Job item>
Repeat every line of text in the material below word for word, leaving out the pictures.

-- Material provided follows --

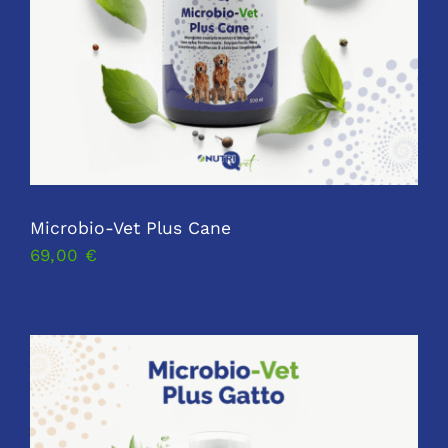
Microbio-Vet Plus Cane
69,00
€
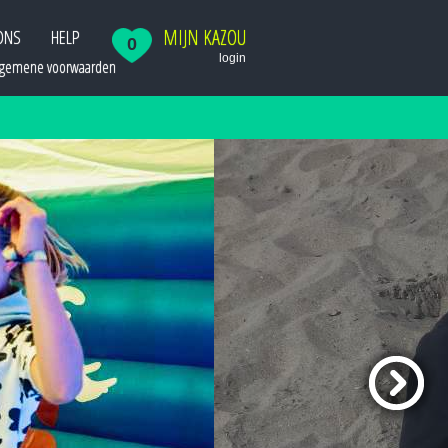
MIJN KAZOU
ONS
HELP
0
login
lgemene voorwaarden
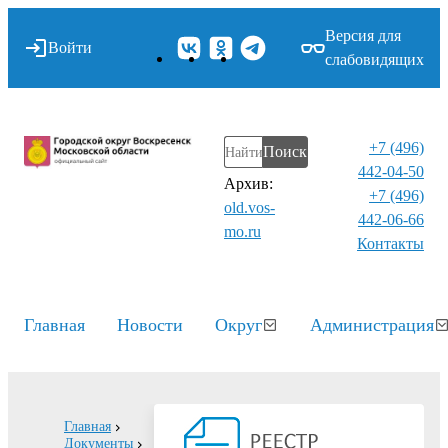
Версия для
Войти
слабовидящих
+7 (496)
Поиск
442-04-50
Архив:
+7 (496)
old.vos-
442-06-66
mo.ru
Контакты⁠
Главная
Новости
Округ
Администрация
Главная
Документы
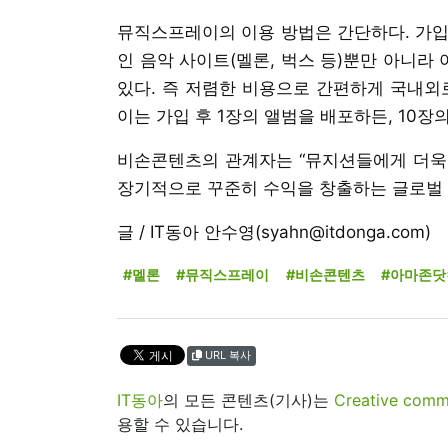
뮤직스프레이의 이용 방법은 간단하다. 가입비
인 음악 사이트(멜론, 벅스 등)뿐만 아니라
있다. 즉 저렴한 비용으로 간편하게 국내외
이는 가입 후 1장의 앨범을 배포하든, 10
비손콘텐츠의 관계자는 “뮤지션들에게 더욱
장기적으로 꾸준히 수익을 창출하는 글로벌 
글 / IT동아 안수영(syahn@itdonga.com)
#멜론
#뮤직스프레이
#비손콘텐츠
#아마존닷
URL 복사
IT동아
의 모든 콘텐츠(기사)는
Creative 
용할 수 있습니다.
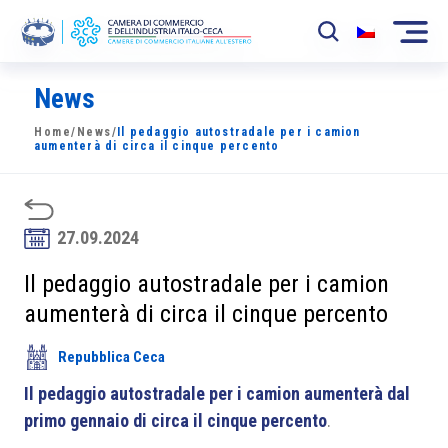
News
La Camera
Home
/
News
/
Il pedaggio autostradale per i camion
News
aumenterà di circa il cinque percento
Eventi
Sviluppo Mercato
27.09.2024
Soci
Il pedaggio autostradale per i camion
aumenterà di circa il cinque percento
Partner
Repubblica Ceca
Progetti
Il pedaggio autostradale per i camion aumenterà dal
Area riservata
primo gennaio di circa il cinque percento
.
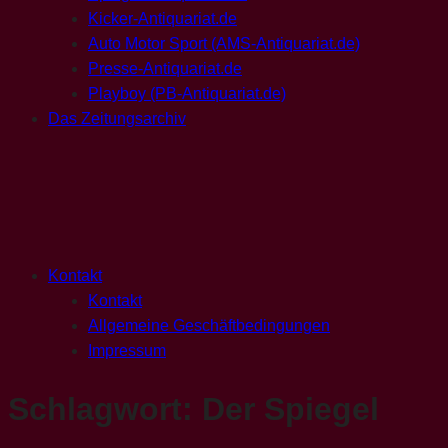
Kicker-Antiquariat.de
Auto Motor Sport (AMS-Antiquariat.de)
Presse-Antiquariat.de
Playboy (PB-Antiquariat.de)
Das Zeitungsarchiv
Kontakt
Kontakt
Allgemeine Geschäftbedingungen
Impressum
Schlagwort:
Der Spiegel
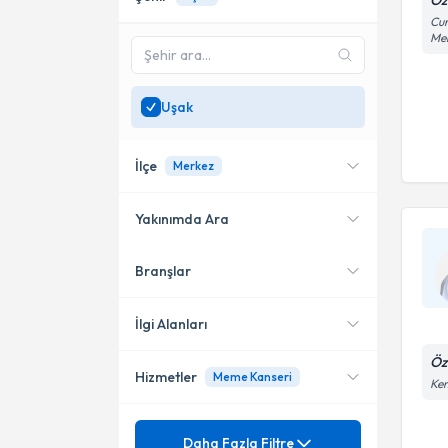
Öz
Cum
Me
Uşak
İlçe
Merkez
Yakınımda Ara
Branşlar
Konumuma yakın uzmanları
Merkez
göster
İlgi Alanları
Öz
Hizmetler
Meme Kanseri
Genel Cerrahi
Kem
Mezuniyet
Anorektal Hastalıklar (
Daha Fazla Filtre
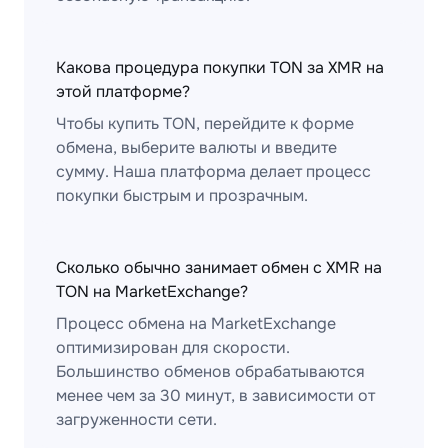
Какова процедура покупки TON за XMR на
этой платформе?
Чтобы купить TON, перейдите к форме
обмена, выберите валюты и введите
сумму. Наша платформа делает процесс
покупки быстрым и прозрачным.
Сколько обычно занимает обмен с XMR на
TON на MarketExchange?
Процесс обмена на MarketExchange
оптимизирован для скорости.
Большинство обменов обрабатываются
менее чем за 30 минут, в зависимости от
загруженности сети.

-- Material provided concluded --

Response to the exercise>
Microbio-Vet Plus Cane
69,00
€
MIJN KAZOU
ONS
HELP
0
login
lgemene voorwaarden
Версия для
Войти
слабовидящих
+7 (496)
Поиск
442-04-50
Архив:
+7 (496)
old.vos-
442-06-66
mo.ru
Контакты⁠
Главная
Новости
Округ
Администрация
Главная
Документы
뮤직스프레이의 이용 방법은 간단하다. 가입비
인 음악 사이트(멜론, 벅스 등)뿐만 아니라
있다. 즉 저렴한 비용으로 간편하게 국내외
이는 가입 후 1장의 앨범을 배포하든, 10
비손콘텐츠의 관계자는 “뮤지션들에게 더욱
장기적으로 꾸준히 수익을 창출하는 글로벌 
글 / IT동아 안수영(syahn@itdonga.com)
#멜론
#뮤직스프레이
#비손콘텐츠
#아마존닷
URL 복사
IT동아
의 모든 콘텐츠(기사)는
Creative 
용할 수 있습니다.
News
La Camera
Home
/
News
/
Il pedaggio autostradale per i camion
News
aumenterà di circa il cinque percento
Eventi
Sviluppo Mercato
27.09.2024
Soci
Il pedaggio autostradale per i camion
aumenterà di circa il cinque percento
Partner
Repubblica Ceca
Progetti
Il pedaggio autostradale per i camion aumenterà dal
Area riservata
primo gennaio di circa il cinque percento
.
Kicker-Antiquariat.de
Auto Motor Sport (AMS-Antiquariat.de)
Presse-Antiquariat.de
Playboy (PB-Antiquariat.de)
Das Zeitungsarchiv
Kontakt
Kontakt
Allgemeine Geschäftbedingungen
Impressum
Schlagwort:
Der Spiegel
Öz
Cum
Me
Uşak
İlçe
Merkez
Yakınımda Ara
Branşlar
Konumuma yakın uzmanları
Merkez
göster
İlgi Alanları
Öz
Hizmetler
Meme Kanseri
Genel Cerrahi
Kem
Mezuniyet
Anorektal Hastalıklar (
Daha Fazla Filtre
Какова процедура покупки TON за XMR на
этой платформе?
Чтобы купить TON, перейдите к форме
обмена, выберите валюты и введите
сумму. Наша платформа делает процесс
покупки быстрым и прозрачным.
Сколько обычно занимает обмен с XMR на
TON на MarketExchange?
Процесс обмена на MarketExchange
оптимизирован для скорости.
Большинство обменов обрабатываются
менее чем за 30 минут, в зависимости от
загруженности сети.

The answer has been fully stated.